The puzzles are a little bit differently shaped than they would be in a parser game. StoryNexus gates access to particular storylets or action branches by determining whether you have the right collection of qualities (which might be inventory items or might be more abstract story qualities, including plot progress). When there’s an action branch the player can’t take yet, the author has an option: either hide the branch entirely until all of the requirements are satisfied (which maintains the surprise), or show the branch together with information about which qualities are currently not in the right range. This makes collection puzzles easy to articulate, because you can look at an action branch and see that you’re missing two of the five ingredients (say) and that you need to find those additional items.
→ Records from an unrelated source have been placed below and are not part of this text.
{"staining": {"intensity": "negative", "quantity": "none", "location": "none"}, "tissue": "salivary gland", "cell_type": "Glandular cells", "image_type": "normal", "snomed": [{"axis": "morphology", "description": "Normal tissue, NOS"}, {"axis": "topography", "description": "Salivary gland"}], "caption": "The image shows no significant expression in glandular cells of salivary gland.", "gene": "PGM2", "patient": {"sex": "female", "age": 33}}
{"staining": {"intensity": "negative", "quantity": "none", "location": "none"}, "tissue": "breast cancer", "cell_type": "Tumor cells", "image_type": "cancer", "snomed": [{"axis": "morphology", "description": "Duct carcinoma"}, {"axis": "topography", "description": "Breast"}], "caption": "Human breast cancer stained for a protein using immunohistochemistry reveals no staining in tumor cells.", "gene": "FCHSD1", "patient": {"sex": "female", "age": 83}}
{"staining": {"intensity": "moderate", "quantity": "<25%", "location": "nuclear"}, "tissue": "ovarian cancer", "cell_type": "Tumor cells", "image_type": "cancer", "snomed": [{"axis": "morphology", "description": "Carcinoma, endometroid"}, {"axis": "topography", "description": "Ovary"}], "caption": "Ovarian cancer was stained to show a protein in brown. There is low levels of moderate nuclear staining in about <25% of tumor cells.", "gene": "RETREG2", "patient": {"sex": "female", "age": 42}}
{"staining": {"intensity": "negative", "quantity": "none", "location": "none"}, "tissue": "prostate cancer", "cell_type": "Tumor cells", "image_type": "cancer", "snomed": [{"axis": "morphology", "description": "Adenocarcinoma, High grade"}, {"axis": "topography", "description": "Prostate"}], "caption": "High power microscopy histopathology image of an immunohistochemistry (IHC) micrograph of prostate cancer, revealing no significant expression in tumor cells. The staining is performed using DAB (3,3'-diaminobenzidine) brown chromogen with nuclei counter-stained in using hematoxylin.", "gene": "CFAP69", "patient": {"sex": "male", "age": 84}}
Still, there are enough hidden-until-usable branches that I occasionally found, in the midgame, that I needed to cruise back through rooms I thought I’d already fully explored, and see whether any new activities had suddenly popped up there. This wasn’t too burdensome, for the most part; the point at which I got closest to being stuck was a point where I was deliberately not fleeing from a particular monster, and it turned out that this choice was preventing a new stage of the game from opening up. That’s probably my fault, though. In retrospect, the storylet text did pretty well encourage me to do the thing that would have advanced the story.

There are several scenes I especially liked: the séance to try to communicate with the ghost, for instance, and an interaction with a dollhouse that I won’t spoil. And the narrator’s matter-of-factness is very effective against the fantastical subject matter.

For my tastes, the best aspects of this piece qua story are not so much in the mystery of what happened as in the process question; how are you now dealing with the past? What gives you comfort, and how do you take care of yourself? And once you’ve faced your pain, what will you do next?